◆ Goal
Extract each line from the entries below that contains the string "kern". Case matters.

Lines of data:
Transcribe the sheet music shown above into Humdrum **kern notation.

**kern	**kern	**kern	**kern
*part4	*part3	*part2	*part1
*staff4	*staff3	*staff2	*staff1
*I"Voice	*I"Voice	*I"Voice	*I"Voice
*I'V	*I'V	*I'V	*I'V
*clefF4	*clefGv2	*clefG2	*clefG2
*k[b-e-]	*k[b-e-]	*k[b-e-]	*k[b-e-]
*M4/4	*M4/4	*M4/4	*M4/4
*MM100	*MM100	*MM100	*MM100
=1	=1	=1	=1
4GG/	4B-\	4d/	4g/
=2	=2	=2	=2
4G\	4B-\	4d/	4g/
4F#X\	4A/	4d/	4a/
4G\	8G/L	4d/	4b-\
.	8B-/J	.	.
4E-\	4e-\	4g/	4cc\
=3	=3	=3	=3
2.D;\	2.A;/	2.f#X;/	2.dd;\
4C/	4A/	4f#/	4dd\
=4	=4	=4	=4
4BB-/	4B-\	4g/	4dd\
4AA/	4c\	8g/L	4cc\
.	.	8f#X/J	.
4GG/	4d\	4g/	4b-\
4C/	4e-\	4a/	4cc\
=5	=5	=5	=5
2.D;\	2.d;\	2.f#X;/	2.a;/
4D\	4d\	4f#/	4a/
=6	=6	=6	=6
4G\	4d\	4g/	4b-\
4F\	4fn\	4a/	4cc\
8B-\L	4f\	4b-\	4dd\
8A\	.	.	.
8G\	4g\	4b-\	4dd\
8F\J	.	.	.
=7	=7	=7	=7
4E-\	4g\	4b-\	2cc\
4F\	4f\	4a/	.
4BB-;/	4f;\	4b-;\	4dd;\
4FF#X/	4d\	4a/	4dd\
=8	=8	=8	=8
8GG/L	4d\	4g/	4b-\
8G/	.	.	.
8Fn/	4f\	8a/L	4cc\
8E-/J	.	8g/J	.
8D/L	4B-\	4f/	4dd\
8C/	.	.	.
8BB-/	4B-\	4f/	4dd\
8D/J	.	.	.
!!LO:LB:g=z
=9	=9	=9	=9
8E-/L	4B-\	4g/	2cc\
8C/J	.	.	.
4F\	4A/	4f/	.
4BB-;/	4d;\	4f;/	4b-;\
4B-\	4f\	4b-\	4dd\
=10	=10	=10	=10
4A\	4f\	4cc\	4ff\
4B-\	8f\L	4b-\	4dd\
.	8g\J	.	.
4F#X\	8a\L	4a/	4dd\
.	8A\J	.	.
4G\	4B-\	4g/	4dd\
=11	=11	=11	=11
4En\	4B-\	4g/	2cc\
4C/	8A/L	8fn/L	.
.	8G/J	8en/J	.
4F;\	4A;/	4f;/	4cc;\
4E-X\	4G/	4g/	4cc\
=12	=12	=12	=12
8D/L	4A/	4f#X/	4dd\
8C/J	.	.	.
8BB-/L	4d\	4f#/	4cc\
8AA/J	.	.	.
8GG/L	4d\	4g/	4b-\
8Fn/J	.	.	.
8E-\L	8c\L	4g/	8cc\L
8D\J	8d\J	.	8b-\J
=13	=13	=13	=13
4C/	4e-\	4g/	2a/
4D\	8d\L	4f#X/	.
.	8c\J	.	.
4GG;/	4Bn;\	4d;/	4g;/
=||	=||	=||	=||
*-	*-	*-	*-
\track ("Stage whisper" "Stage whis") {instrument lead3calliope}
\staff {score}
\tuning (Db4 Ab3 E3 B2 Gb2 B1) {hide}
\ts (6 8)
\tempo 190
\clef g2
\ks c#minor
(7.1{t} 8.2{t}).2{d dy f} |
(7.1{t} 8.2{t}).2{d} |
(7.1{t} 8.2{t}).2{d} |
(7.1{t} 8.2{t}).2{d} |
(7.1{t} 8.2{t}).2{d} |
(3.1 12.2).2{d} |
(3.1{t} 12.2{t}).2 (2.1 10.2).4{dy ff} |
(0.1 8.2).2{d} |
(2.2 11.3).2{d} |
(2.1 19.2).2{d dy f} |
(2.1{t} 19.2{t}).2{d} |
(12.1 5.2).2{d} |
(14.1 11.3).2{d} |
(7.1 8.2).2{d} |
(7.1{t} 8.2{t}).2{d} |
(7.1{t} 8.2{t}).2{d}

◆ Result of the exercise
Transcribe the sheet music shown above into Humdrum **kern notation.
**kern	**kern	**kern	**kern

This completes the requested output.